Em vez de se concentrar nos benefícios e malefícios de alimentos específicos saudáveis para o coração, tente focar em um padrão alimentar geral, orienta Christopher Gardner, professor de medicina na Stanford Prevention Research Center, na Califórnia, que dirige o Nutrition Studies Research Group do centro. Ele não participou do estudo.

“Quando se tratava de um único nutriente saudável para o coração, você poderia simplesmente injetar esse nutriente nos alimentos e afirmar que é um alimento saudável, o que não era verdade”, diz Gardner em uma entrevista anterior à CNN Internacional.

“Ou se há um superalimento como as sementes de chia, você poderia pegar um alimento realmente pouco saudável e polvilhar sementes de chia nele e dizer: ‘Ah, agora estou protegido’. Não, isso precisa fazer parte de um padrão geral de alimentação saudável.”

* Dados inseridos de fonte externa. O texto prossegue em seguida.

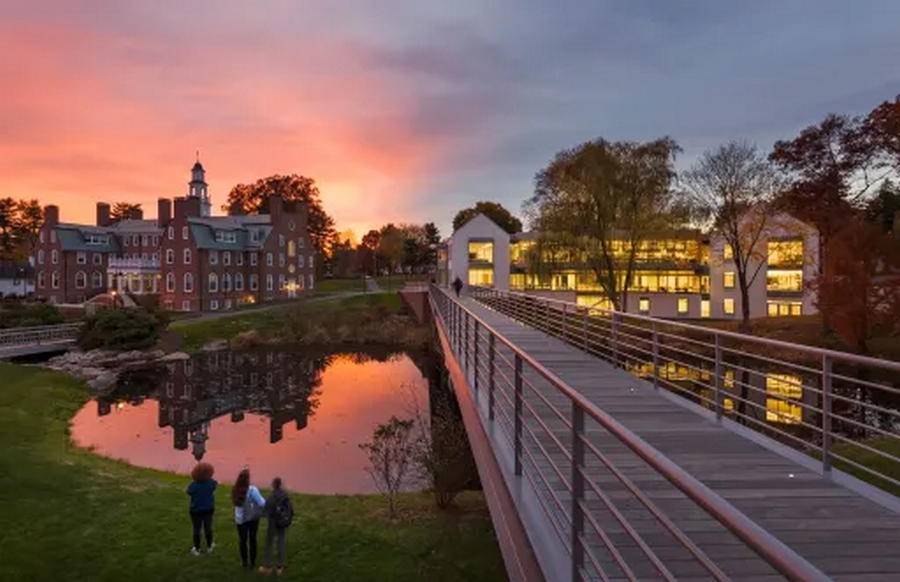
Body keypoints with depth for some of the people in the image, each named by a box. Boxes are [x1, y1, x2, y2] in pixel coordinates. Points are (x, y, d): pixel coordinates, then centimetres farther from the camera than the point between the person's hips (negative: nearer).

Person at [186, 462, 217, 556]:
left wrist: (194, 481, 0)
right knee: (208, 527, 19)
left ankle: (197, 549, 30)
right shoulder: (211, 482, -20)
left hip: (196, 510, -2)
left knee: (196, 529, 14)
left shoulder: (193, 485, -28)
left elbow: (189, 492, -6)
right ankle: (209, 547, 37)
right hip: (209, 509, 2)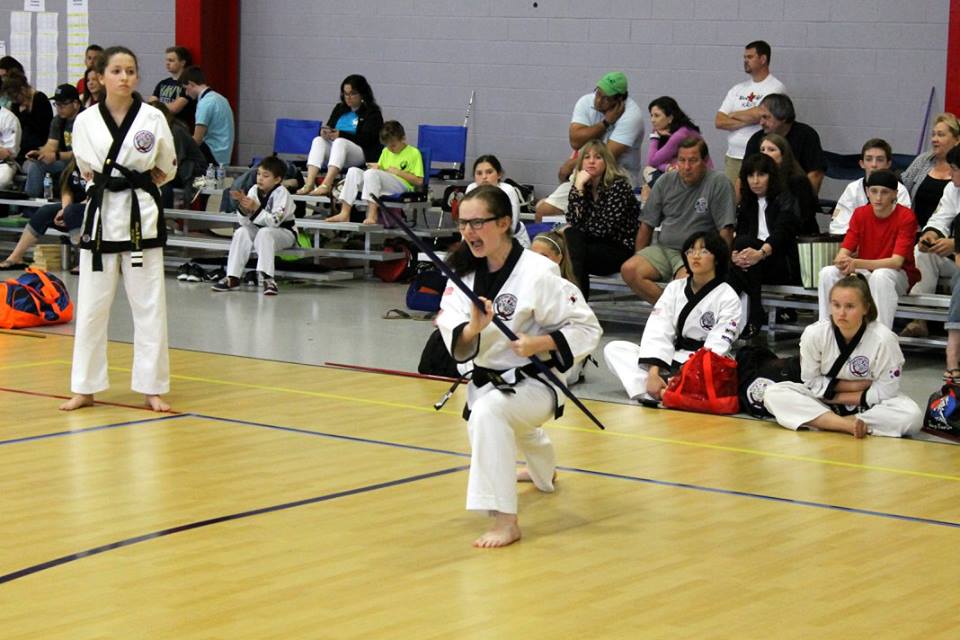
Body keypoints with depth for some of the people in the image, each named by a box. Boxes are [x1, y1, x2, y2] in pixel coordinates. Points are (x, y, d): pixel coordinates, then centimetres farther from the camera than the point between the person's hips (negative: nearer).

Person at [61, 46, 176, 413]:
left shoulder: (152, 119, -1)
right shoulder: (86, 121, 1)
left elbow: (167, 168, 10)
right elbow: (86, 169, 13)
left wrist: (137, 184, 3)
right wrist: (108, 184, 4)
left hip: (142, 216, -1)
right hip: (102, 216, 1)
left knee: (149, 305, 2)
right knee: (91, 306, 4)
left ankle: (152, 389, 11)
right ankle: (85, 389, 14)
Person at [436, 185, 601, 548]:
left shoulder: (537, 274, -25)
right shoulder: (465, 272, -7)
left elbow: (587, 328, -19)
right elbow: (454, 341, -14)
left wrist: (539, 343, -32)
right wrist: (472, 329, -36)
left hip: (532, 384, -8)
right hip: (487, 380, 8)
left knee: (488, 412, -37)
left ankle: (505, 521, -31)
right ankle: (543, 473, 73)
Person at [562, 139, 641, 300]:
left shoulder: (618, 185, -12)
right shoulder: (584, 185, 7)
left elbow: (605, 228, -19)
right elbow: (573, 222, -8)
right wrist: (578, 188, -15)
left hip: (621, 249, -6)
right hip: (596, 244, 6)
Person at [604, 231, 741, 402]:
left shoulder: (728, 298, -5)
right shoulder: (675, 288, 8)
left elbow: (716, 349, -15)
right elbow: (658, 332, -6)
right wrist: (653, 373, -23)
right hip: (667, 360, 5)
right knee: (613, 349, -15)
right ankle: (649, 393, -36)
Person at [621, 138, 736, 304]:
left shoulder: (718, 183, -4)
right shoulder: (665, 181, 11)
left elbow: (725, 230, -7)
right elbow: (647, 225, 15)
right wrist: (639, 259, 6)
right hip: (663, 248, 5)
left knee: (684, 279, -38)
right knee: (628, 270, -21)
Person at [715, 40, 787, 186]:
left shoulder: (776, 88, -2)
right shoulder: (737, 89, 17)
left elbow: (757, 115, -17)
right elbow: (719, 121, 8)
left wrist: (733, 115, 2)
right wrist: (747, 120, -7)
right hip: (732, 157, 6)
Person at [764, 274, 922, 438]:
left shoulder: (883, 339, -23)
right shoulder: (814, 334, -19)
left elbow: (885, 391, -17)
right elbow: (811, 381, -8)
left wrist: (838, 396, -16)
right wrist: (851, 386, -17)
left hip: (867, 406, -1)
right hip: (822, 402, 1)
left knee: (912, 416, -32)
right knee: (773, 394, -22)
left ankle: (827, 422, -26)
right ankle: (847, 424, -32)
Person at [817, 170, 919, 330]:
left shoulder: (906, 217, -15)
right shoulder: (860, 214, -1)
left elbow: (896, 261, -24)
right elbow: (843, 253, -5)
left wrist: (856, 263, -37)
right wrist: (842, 262, -32)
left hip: (898, 275, -4)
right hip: (865, 274, 4)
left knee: (880, 275, -38)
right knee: (828, 273, -20)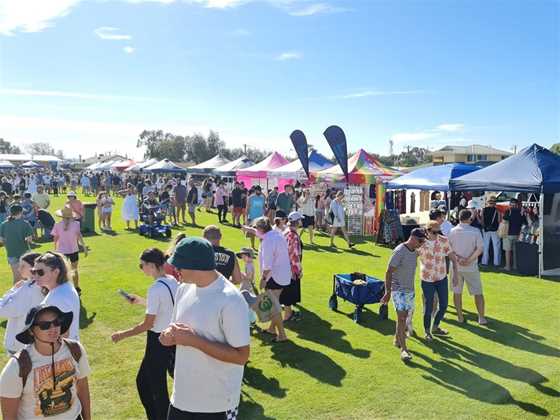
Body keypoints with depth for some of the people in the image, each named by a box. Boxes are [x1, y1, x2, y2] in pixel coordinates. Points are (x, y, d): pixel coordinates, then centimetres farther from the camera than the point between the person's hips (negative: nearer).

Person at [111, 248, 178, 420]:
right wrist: (141, 301, 22)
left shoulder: (155, 289, -24)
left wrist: (122, 335, -7)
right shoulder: (173, 281, 1)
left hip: (158, 341, -9)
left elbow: (147, 325, -19)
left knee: (157, 388, 9)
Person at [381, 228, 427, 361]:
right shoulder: (399, 251, -18)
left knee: (404, 316, 13)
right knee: (401, 317, -10)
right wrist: (388, 292, -20)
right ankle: (403, 349, -7)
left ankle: (397, 339, 32)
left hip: (410, 290, 7)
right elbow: (389, 272, -18)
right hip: (398, 290, -7)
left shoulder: (414, 251, 6)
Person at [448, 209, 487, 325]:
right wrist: (469, 260, -18)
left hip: (456, 266, 2)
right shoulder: (475, 231, -9)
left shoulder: (452, 231, -3)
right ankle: (481, 318, 14)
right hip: (471, 267, -2)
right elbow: (480, 249, -17)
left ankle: (460, 317, 18)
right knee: (478, 292, 10)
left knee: (457, 292, 12)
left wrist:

Planos alimentares premiados, como o Mediterrâneo e o DASH (Dietary Approaches to Stop Hypertension), são mais um estilo de vida do que uma chamada “dieta”, dizem os especialistas. Ambos se concentram em uma culinária simples e à base de plantas, com a maior parte de cada refeição focada em frutas e vegetais, grãos integrais, feijões, nozes e sementes.

O consumo de carne vermelha é limitado. Em vez disso, as dietas enfatizam o consumo de peixes oleosos saudáveis, ricos em ácidos graxos ômega-3 que são bons para o cérebro, juntamente com carnes magras, como aves e lombo de porco.

Uma maneira fácil de começar uma dieta com menos carne, segundo os especialistas, é cozinhar uma refeição por semana à base de feijões, grãos integrais e vegetais, usando ervas e especiarias para adicionar sabor. Quando uma noite por semana se tornar fácil, acrescente duas, e construa suas refeições sem carne a partir daí.

Quando incorporar carne, use pequenos pedaços de frango ou fatias de carne magra para dar sabor a uma refeição à base de vegetais, como um refogado.

Outro passo fácil, dizem os especialistas, é substituir grãos refinados por grãos integrais. Escolha pão e macarrão de trigo integral e substitua o arroz branco por arroz integral ou selvagem.